EXERCISE AIM
State the number of lines that hold "planetky" in the records below, with no other words.

------------------------------------------------------------

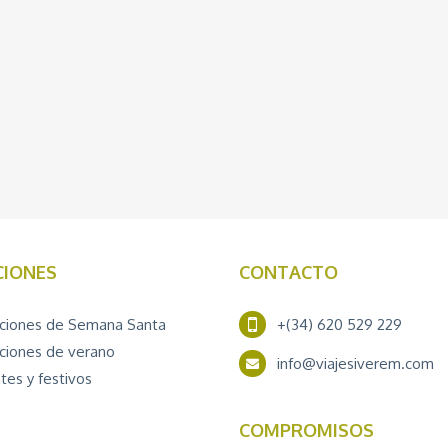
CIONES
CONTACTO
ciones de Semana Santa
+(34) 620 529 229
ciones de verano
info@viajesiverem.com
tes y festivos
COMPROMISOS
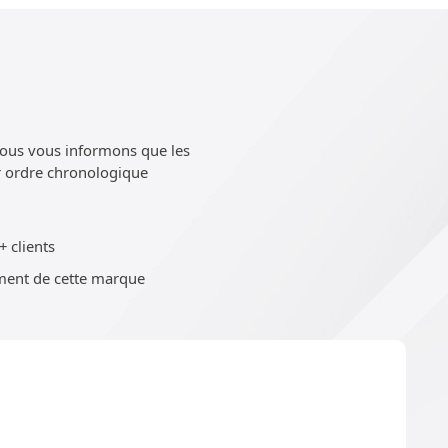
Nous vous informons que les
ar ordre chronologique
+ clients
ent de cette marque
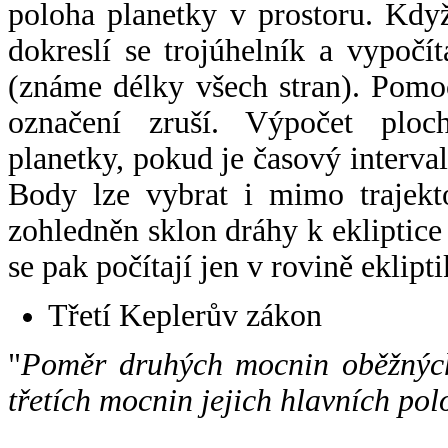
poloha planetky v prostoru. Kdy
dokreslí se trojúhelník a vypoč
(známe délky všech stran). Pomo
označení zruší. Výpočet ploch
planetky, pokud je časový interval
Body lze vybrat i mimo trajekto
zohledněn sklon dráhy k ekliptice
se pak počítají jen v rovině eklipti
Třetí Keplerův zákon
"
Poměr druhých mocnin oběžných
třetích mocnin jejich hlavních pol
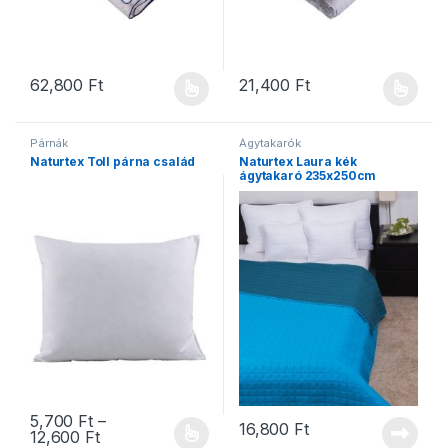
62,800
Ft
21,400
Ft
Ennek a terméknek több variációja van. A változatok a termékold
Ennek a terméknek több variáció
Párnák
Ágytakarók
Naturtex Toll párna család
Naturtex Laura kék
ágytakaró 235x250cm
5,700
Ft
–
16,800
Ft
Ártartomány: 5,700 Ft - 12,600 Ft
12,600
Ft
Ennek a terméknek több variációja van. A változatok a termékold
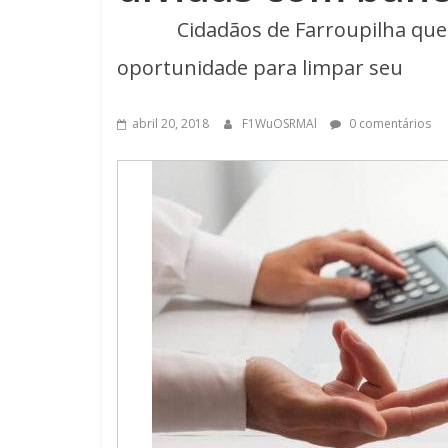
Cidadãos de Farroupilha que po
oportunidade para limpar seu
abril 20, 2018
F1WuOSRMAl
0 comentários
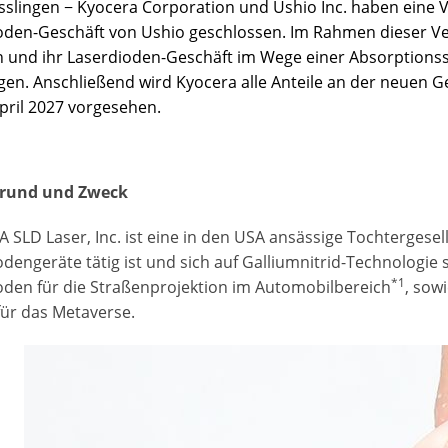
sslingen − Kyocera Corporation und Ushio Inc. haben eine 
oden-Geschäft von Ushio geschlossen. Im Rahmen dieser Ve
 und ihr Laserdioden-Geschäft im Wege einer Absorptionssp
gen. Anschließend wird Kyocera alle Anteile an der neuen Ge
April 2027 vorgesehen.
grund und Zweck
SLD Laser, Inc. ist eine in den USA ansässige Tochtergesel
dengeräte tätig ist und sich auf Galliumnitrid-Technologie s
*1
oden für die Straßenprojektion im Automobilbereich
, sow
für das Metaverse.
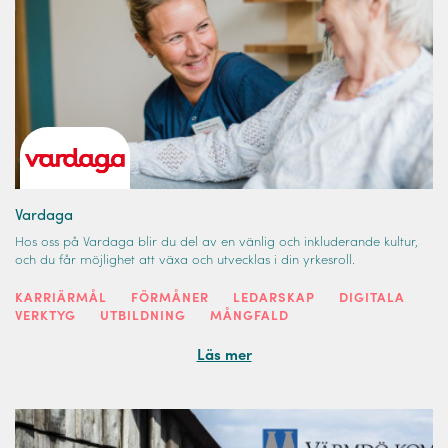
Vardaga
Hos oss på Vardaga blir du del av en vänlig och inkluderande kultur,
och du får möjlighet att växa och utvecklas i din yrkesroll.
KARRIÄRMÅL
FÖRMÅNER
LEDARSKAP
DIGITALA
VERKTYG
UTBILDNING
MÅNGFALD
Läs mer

------------------------------------------------------------

ANSWER SECTION
2